I hear all of your summer sniffles. And I’m listening. Here is one of those things that seems counter-intuitive, a summer soup. It’s not gazpacho. It’s hot. Right now is the time for so many great veg that it only seems right that a chock full soup tonic comes to be. I got nine vegetables plus parsley in there, all from my super CSA (and friend’s dad’s garden). I mostly chose by varying color; yellow, white, red, green, orange, purple with light seasoning to guide it. It’s a goddamn Olympian of a soup. Everyone around the table agreed with surprise that it was just what they needed.

I’d like to call this an ‘open recipe’ because there is alot of subbing and interpreting that can be done. Here is how I did it but pleeeeeease stray using squash, parsnip, sweet potato, peppers, corn kernels, spinach, etc. Get in there! Enjoy.

VEGETABLE NOODLE SOUP

2 quarts of stock (vegetable or chicken work best or just use water)

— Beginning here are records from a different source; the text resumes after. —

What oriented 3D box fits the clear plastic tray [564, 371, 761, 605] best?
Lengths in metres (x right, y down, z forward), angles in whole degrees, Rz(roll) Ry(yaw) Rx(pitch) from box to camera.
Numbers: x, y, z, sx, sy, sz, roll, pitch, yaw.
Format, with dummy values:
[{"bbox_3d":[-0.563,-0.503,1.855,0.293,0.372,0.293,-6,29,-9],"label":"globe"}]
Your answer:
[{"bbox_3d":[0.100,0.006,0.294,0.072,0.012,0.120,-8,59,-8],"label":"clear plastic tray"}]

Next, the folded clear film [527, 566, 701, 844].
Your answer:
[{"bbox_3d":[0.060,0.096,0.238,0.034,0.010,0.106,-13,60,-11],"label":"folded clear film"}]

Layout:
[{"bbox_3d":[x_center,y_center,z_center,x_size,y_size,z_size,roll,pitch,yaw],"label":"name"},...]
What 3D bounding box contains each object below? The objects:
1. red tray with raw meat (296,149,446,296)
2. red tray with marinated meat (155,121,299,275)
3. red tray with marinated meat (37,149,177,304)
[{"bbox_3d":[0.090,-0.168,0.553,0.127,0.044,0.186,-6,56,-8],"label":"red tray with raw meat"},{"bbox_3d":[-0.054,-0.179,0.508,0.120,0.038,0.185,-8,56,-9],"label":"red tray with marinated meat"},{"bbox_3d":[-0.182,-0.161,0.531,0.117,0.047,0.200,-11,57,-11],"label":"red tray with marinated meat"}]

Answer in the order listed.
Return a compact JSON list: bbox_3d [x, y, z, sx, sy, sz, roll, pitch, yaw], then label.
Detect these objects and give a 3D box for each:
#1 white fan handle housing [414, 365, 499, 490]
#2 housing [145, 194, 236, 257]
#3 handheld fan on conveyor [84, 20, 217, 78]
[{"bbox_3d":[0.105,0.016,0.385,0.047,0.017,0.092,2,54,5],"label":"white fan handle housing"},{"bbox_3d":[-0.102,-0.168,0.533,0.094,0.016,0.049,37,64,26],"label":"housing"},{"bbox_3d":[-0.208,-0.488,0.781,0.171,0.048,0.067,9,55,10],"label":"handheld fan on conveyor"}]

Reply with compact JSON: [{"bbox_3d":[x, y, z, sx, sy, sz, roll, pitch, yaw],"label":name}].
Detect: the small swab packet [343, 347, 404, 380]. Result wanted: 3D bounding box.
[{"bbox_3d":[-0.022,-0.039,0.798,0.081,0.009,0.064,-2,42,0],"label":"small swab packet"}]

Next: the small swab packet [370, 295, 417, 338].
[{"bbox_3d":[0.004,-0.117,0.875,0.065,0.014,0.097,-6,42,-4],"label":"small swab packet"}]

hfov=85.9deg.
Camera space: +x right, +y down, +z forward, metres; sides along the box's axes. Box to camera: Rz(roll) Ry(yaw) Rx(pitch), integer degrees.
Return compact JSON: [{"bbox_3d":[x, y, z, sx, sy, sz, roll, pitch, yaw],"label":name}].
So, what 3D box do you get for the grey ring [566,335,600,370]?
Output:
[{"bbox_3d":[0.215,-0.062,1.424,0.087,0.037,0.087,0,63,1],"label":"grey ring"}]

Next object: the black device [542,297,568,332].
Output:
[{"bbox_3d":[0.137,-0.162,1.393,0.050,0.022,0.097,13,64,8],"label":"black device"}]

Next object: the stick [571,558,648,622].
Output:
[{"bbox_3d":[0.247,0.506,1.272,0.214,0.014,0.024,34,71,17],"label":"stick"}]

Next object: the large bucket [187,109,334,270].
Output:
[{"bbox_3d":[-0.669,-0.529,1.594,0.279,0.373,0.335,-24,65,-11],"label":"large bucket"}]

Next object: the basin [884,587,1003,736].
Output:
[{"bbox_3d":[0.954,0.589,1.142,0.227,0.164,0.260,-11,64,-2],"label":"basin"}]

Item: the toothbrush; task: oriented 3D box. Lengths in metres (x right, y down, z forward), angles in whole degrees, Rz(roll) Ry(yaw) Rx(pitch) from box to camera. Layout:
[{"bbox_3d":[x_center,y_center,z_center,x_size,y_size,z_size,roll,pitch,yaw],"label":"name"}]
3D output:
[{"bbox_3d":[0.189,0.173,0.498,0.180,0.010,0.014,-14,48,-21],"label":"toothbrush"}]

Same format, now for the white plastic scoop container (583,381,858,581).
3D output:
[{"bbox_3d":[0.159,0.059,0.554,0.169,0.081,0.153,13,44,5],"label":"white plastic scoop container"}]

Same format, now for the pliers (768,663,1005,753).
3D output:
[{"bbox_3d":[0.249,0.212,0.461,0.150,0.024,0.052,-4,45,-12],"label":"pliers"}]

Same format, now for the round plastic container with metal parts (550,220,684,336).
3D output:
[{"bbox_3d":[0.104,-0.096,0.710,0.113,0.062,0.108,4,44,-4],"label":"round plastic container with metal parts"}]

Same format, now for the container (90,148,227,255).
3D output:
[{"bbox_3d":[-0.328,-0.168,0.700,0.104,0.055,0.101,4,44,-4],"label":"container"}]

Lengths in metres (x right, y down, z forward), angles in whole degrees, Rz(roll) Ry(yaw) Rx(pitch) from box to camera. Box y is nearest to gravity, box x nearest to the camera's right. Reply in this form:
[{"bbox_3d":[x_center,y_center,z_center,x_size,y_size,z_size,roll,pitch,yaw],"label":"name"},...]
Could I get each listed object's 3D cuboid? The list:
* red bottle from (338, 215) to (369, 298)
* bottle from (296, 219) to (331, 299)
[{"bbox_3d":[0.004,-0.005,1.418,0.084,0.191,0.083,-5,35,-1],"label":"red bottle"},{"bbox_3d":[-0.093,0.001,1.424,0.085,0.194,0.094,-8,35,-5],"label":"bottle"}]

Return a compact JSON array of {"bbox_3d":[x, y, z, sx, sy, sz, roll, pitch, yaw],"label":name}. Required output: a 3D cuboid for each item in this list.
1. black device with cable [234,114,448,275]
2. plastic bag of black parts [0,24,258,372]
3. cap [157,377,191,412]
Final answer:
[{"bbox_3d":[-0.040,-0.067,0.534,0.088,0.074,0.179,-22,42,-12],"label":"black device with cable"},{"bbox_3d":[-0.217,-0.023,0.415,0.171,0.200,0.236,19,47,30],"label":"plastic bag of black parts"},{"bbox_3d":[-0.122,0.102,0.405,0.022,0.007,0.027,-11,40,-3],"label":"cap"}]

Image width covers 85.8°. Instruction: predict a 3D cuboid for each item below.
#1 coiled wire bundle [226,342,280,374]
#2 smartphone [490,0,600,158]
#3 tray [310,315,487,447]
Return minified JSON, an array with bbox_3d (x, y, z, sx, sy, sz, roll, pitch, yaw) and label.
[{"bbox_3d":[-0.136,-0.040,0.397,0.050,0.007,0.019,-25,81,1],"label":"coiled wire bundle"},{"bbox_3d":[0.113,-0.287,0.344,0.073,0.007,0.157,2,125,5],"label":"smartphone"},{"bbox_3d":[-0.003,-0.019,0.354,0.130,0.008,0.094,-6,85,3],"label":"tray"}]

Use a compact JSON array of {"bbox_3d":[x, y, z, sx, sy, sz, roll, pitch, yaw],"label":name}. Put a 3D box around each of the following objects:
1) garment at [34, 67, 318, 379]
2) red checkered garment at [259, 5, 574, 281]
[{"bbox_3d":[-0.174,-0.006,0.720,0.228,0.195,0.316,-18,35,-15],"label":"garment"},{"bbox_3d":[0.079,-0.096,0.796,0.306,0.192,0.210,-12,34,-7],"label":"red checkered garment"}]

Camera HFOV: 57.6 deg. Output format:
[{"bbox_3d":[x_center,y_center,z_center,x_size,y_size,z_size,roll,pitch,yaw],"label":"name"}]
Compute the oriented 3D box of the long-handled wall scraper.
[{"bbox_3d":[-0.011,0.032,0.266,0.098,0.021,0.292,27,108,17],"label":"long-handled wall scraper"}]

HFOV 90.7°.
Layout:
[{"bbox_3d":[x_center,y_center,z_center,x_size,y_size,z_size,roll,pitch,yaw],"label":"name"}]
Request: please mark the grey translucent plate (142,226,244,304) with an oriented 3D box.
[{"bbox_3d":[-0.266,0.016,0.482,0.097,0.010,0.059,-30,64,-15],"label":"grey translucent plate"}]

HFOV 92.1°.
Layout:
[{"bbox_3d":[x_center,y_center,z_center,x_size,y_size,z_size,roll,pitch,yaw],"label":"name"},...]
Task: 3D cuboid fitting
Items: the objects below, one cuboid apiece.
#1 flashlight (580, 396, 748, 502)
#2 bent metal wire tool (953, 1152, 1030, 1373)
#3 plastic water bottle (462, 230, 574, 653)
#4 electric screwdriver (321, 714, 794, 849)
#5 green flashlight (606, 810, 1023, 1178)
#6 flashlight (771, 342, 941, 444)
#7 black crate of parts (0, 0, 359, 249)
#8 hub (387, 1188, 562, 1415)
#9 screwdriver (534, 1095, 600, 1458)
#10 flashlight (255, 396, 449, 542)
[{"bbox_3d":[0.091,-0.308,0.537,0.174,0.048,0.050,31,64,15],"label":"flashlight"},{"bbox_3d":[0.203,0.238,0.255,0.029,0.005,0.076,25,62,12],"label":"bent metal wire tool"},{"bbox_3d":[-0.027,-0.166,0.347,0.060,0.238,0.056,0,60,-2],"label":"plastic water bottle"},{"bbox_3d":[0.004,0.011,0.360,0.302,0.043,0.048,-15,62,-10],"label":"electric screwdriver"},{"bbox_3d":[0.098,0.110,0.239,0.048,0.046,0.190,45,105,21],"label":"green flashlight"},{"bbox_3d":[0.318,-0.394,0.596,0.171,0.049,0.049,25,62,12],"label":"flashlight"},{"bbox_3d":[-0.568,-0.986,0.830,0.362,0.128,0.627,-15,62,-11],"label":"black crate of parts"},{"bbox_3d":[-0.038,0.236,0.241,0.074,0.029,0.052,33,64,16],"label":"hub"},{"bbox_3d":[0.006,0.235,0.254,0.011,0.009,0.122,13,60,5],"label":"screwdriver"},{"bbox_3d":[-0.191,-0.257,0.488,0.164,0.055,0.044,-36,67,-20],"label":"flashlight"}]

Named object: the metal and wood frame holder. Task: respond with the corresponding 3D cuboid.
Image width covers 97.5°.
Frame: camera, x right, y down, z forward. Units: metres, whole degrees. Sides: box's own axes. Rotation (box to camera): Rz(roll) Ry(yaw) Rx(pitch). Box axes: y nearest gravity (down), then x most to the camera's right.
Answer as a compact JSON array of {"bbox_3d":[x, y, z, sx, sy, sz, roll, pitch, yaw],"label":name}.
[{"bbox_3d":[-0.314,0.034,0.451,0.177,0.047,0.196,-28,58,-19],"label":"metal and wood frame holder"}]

1 parmesan rind* (optional)

1 yellow summer squash, diced

2 small potatoes, diced

1 medium turnip, peeled and diced

1 kohlrabi, peeled and diced

3 carrots, diced

1 small red onion, diced

a large handful of green beans, trimmed and cut into 1/2 inch lengths

2-3 tomatoes, diced (or 1 small can diced toms)

4 cloves garlic, minced

1 drizzle extra virgin olive oil

1 splash red wine vinegar (or white or champ, or cider or sherry)

4 ounces egg noodles (or rice), cooked separately

1/4 cup parmesan, grated

1/4 cup chopped parsley (or basil)

salt and pepper

  • In a pot, heat the stock or water with the parmesan rind and a dash of salt.
  • Once boiling, add squash, potatoes, turnip, kohlrabi, carrot and onion (or whatever mix of vegetables you choose). Reduce heat and let the soup simmer vigorously until veg are just tender, 15-20 minutes.
  • Add green beans, tomatoes, garlic, olive oil, vinegar and cook an additional 8-10 minutes.
  • Check for seasoning, adding more salt and some pepper as needed. Stir in noodles
  • Finish with grated parm and parsley and serve in bowls.

* If ever you buy a block of good Parmigiano Reggiano cheese you’ll notice the outer coating has a pinhole pattern. The dots spell out the name of the cheese and are a sign of authenticity. After you have cut, shaved or grated all the cheese away from this rind, hang onto it. Drop it into a soup for added flavor and nutrition.

** A couple of scoops of soup pulsed in the food processor made a great dinner for babe. Adjust the thickness by adding more or less broth.